Request
Without pictures, return the lines from the one containing "Identify the document" through the last line of the data below, exactly.

Information shown
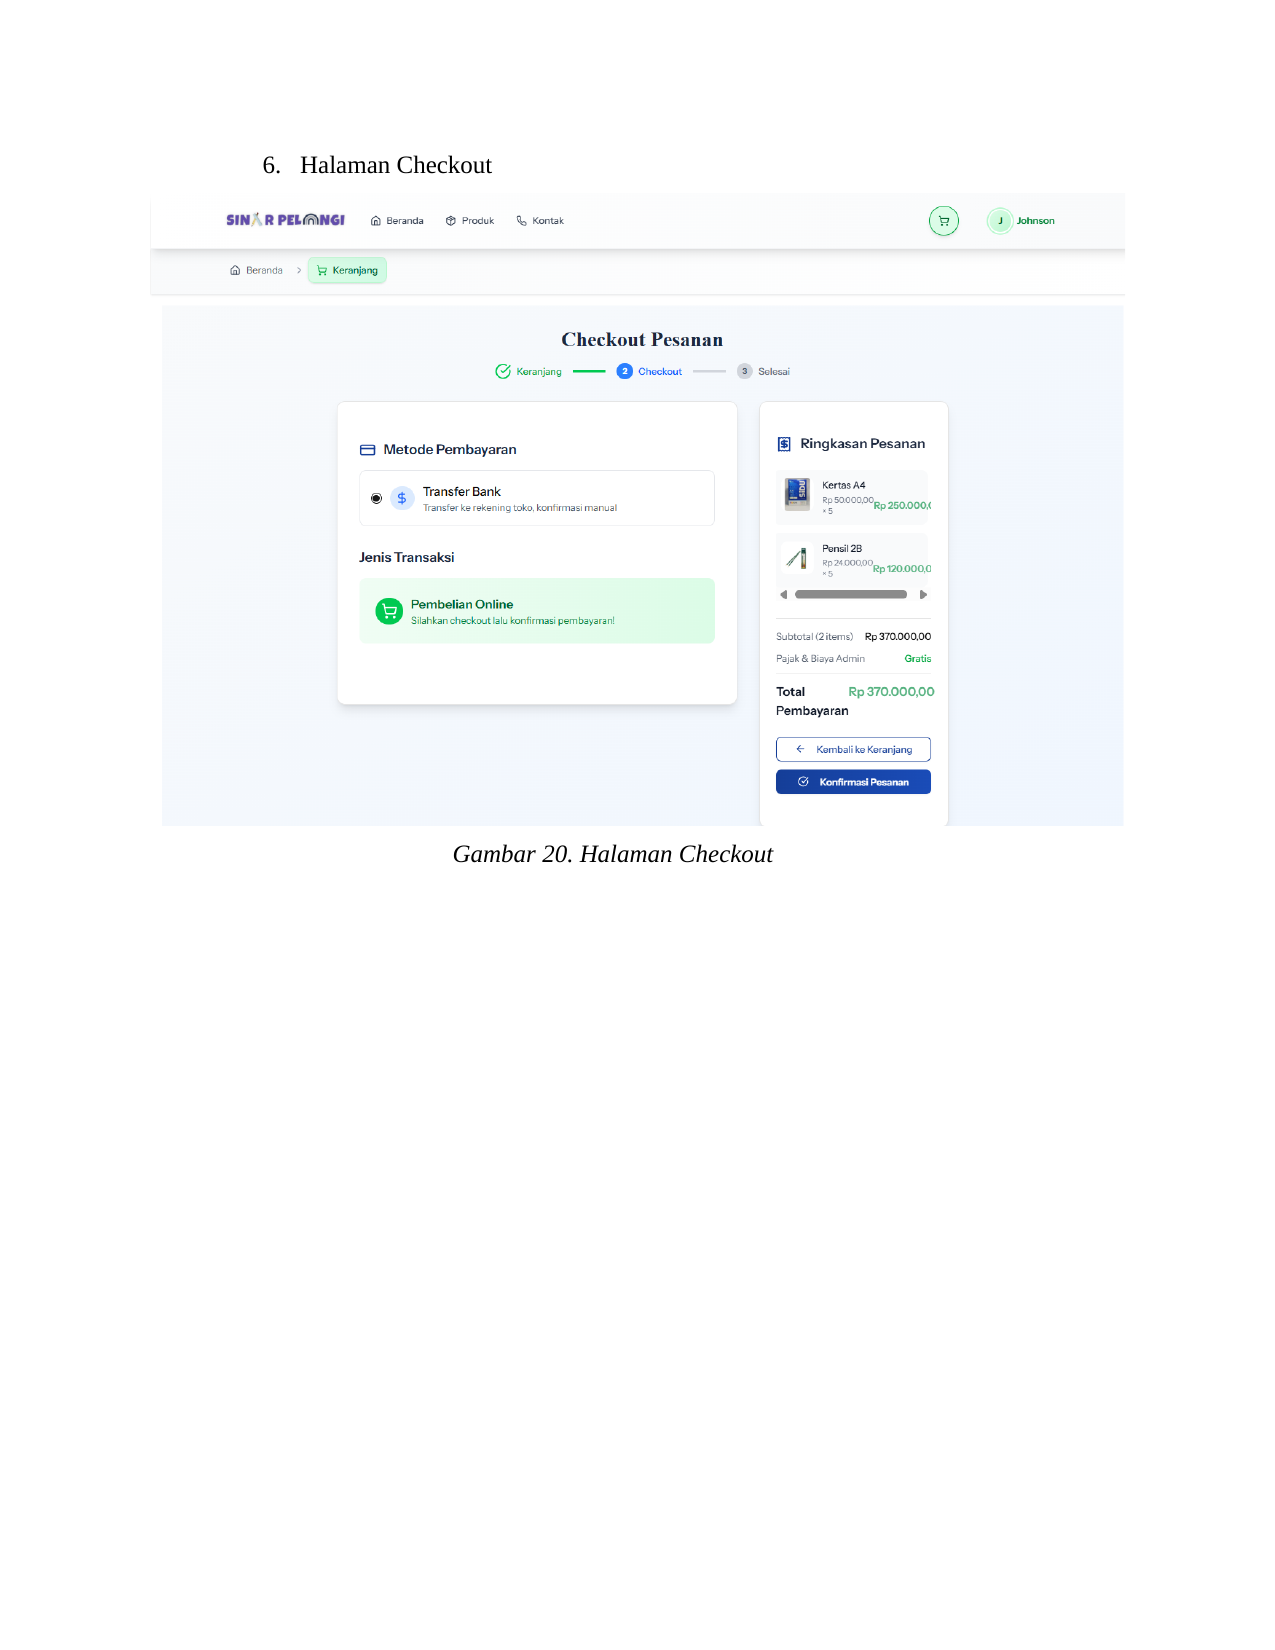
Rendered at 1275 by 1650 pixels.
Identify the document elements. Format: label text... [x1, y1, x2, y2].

list Halaman Checkout [262, 150, 1125, 179]
picture [150, 193, 1125, 826]
text Gambar 20. Halaman Checkout [225, 839, 1003, 868]
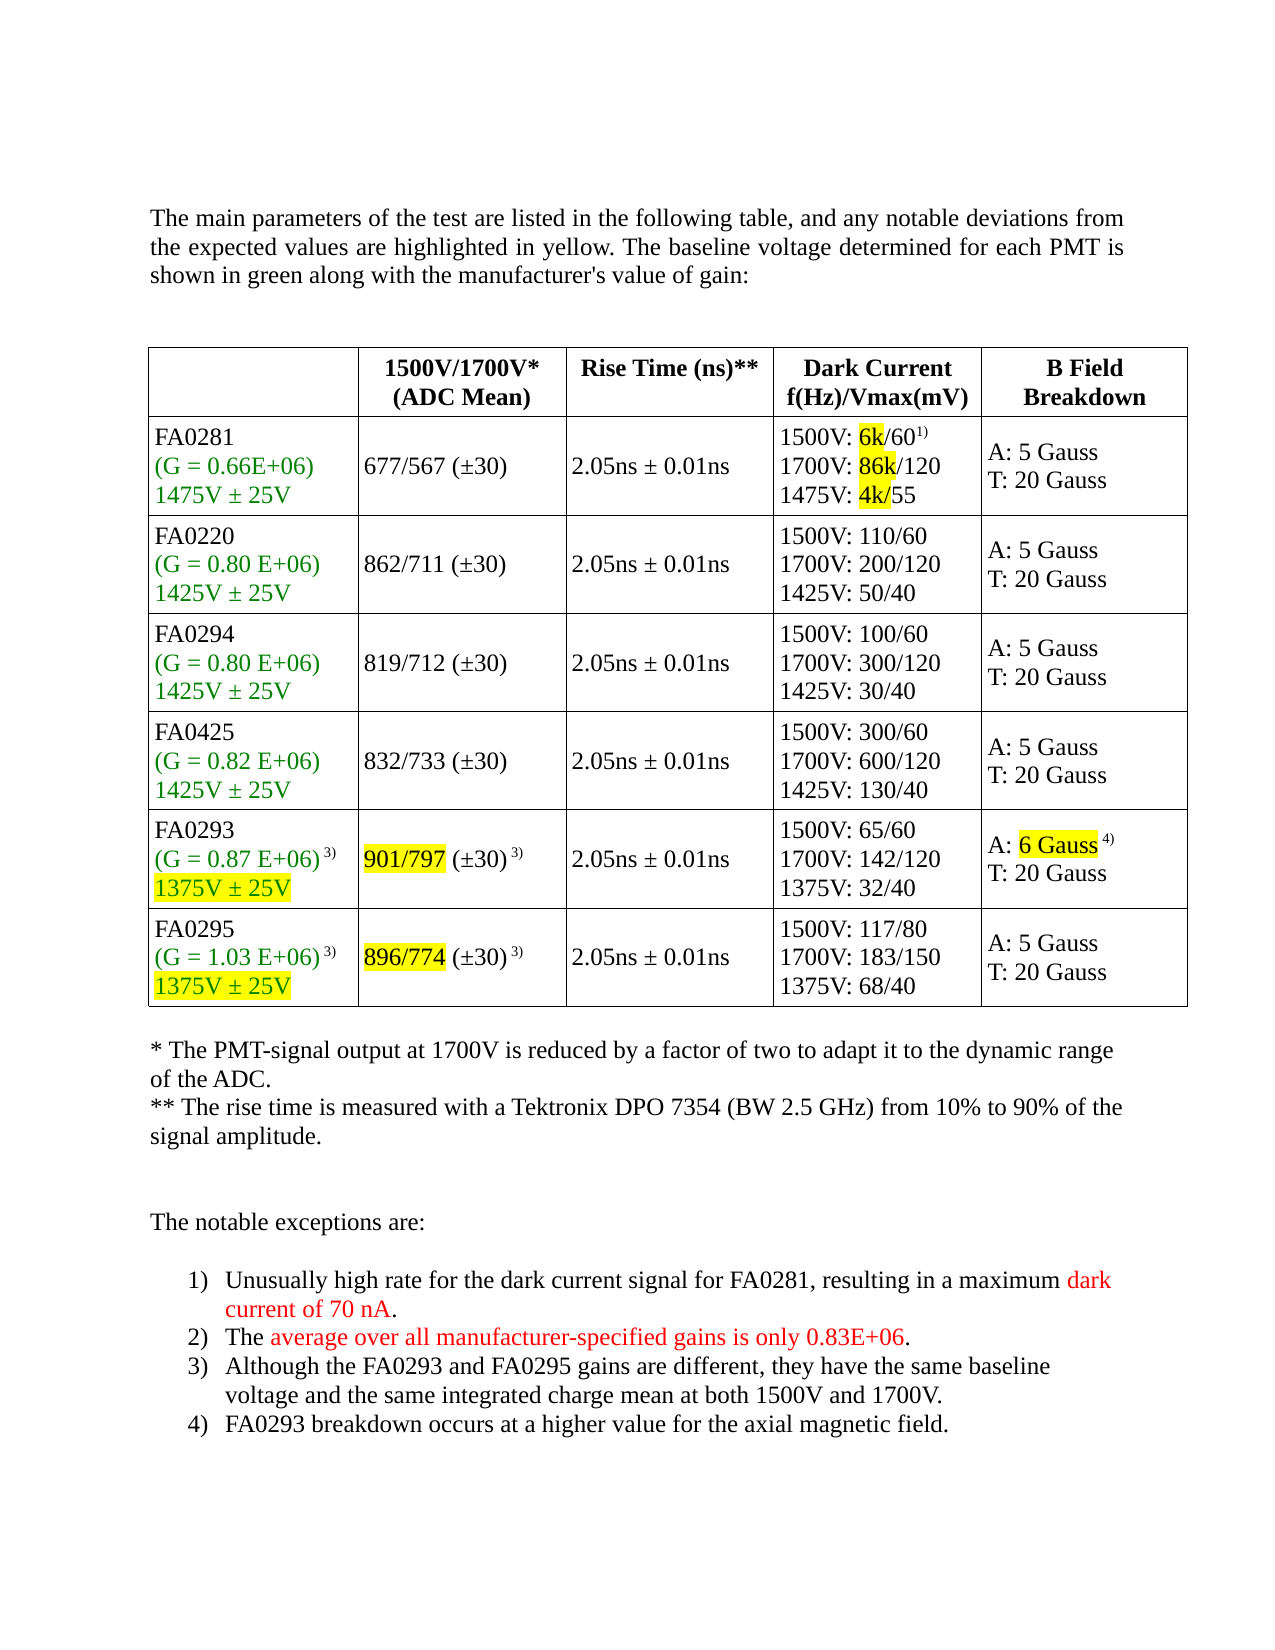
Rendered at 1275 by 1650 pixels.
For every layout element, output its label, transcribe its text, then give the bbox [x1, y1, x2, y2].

The answer
Identify the document elements. Format: label text... [x1, y1, x2, y2].

list Halaman Checkout [262, 150, 1125, 179]
picture [150, 193, 1125, 826]
text Gambar 20. Halaman Checkout [225, 839, 1003, 868]
Rendered at 1275 by 1650 pixels.
For every layout element, output its label, transcribe its text, then give the bbox [x1, y1, x2, y2].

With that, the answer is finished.